Nicolas Sarkozy et Eric Woerth, alors ministre du Budget, le 2 mars 2010 à Laon.
Nicolas Sarkozy et Eric Woerth, alors ministre du Budget, le 2 mars 2010 à Laon. - AFP

M.P. avec AFP

Après les révélations de mardi sur l’argent en liquide qu’aurait touché Eric Woerth de la part de Liliane Bettencourt, la presse française réclame mercredi des explications et presse Nicolas Sarkozy de clarifier la situation. «Depuis trois semaines, la parole est à l’accusation», constate Paul-Henri du Limbert dans Le Figaro. «Si Nicolas Sarkozy veut éviter la crise de confiance qui se dessine, il doit parler et se défendre face aux attaques», ajoute-t-il. Même constat, plus dur encore pour Patrick Apel-Muller de L'Humanité: ces «accusations sont désormais trop graves et trop précises pour n'être traitées que par le dédain ou l'arrogance».

«On brocardait ‘l'hyperprésident’, on s'alarme désormais d'un ‘infra-président’ et ce n'est pas moins inquiétant», estime Erik Izraelewicz dans La Tribune. «Pour que cette crise d'autorité ne dégénère en crise de régime, on attend la parole du président, et les actes», affirme-t-il.

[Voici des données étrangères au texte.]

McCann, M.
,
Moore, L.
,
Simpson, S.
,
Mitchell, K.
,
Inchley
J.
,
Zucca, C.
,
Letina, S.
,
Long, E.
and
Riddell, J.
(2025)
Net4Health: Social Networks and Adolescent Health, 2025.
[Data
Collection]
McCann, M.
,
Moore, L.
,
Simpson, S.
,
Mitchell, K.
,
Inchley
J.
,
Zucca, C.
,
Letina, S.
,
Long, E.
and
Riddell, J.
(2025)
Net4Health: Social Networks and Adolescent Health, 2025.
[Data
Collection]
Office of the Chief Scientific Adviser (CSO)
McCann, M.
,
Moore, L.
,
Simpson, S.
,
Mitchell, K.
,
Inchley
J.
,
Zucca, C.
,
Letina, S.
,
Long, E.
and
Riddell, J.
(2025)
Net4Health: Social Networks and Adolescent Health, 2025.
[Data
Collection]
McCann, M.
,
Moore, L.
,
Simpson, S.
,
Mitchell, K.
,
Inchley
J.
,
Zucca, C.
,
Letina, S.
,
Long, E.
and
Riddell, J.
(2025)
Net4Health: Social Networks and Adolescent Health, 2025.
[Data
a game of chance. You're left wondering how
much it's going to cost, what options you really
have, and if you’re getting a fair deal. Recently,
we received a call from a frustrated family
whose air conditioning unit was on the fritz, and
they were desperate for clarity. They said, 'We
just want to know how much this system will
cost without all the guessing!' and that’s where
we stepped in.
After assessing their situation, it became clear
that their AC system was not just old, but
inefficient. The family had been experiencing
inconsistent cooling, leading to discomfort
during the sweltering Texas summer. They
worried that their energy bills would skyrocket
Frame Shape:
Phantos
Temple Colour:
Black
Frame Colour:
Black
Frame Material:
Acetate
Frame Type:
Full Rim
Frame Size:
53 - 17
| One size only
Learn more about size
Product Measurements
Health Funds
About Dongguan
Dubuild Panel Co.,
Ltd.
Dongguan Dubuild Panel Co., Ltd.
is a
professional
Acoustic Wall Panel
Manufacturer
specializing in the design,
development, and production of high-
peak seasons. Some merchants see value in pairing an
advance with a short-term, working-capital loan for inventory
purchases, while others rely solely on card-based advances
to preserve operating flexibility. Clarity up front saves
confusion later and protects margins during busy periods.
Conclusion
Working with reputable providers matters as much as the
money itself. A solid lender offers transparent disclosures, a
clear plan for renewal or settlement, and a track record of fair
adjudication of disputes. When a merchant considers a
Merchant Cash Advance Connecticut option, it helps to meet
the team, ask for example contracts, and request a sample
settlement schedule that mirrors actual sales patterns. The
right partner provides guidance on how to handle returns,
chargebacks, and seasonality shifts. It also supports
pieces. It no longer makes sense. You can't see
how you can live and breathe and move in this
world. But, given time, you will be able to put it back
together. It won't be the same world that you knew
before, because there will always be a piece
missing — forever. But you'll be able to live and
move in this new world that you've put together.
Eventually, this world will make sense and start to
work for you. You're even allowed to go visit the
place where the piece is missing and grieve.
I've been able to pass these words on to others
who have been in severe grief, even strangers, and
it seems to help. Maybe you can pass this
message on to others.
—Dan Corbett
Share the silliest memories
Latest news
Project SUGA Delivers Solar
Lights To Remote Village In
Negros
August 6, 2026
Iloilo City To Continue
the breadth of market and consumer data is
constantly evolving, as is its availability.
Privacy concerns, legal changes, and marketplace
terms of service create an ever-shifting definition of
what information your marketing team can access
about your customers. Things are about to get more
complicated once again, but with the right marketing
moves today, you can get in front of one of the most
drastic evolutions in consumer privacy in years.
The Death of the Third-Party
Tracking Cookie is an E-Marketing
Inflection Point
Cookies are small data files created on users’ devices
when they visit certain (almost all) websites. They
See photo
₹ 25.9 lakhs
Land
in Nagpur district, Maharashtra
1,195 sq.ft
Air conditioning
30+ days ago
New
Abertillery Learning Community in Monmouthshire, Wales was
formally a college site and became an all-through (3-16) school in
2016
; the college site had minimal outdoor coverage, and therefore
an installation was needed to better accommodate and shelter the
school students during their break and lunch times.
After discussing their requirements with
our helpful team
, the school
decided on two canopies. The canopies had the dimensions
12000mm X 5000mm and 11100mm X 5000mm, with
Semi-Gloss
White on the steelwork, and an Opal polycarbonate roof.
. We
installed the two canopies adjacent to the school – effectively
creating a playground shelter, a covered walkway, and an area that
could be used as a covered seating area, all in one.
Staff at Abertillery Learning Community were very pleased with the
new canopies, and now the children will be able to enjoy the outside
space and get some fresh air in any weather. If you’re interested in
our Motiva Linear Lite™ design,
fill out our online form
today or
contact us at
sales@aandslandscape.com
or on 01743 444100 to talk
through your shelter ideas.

Et vite, de préférence, explique le Journal de la Haute-Marne: «Le chef de l'Etat ne peut plus attendre octobre pour relancer l'action d'un gouvernement paralysé par des affaires qu'il peut légitimement condamner mais qui, objectivement, lui font très mal». Et Patrice Chabanet d’ajouter: «Il faut maintenant un électrochoc».

«La panique règne au sommet de l'État»

Car la situation est grave, juge Bruno Dive dans Sud-Ouest: «Désormais, ce n'est plus le sort d'Eric Woerth, ni celui de la réforme des retraites qui se jouent. Mais tout simplement l'avenir du quinquennat et le destin de Nicolas Sarkozy». «Aussi bien pour son autorité dans le pays que pour son image au dehors, le sommet de l'Etat ne peut rester noyé dans les brumes de l'équivoque», juge André Schlecht dans L'Alsace.

Pour Rémi Godeau (L'Est Républicain), «parler ou se taire, remanier ou dissoudre, accélérer ou temporiser. La panique règne au sommet de l'État». Une idée partagée par Philippe Waucampt du Républicain Lorrain selon qui «vraies ou fausses, les révélations sur le ‘mécénat politique’ des Bettencourt emportent l'Elysée dans une spirale dont il est en passe de perdre le contrôle». «Depuis le début, Nicolas Sarkozy est en décalage ou à contrepied» souligne-t-il. «Dans cette situation à très haute tension, le ‘général’ Sarkozy n'a pourtant qu'un seul choix: monter au front pour tenter de sauver ce qui l'est encore », note Dominique Garraud dans La Charente Libre.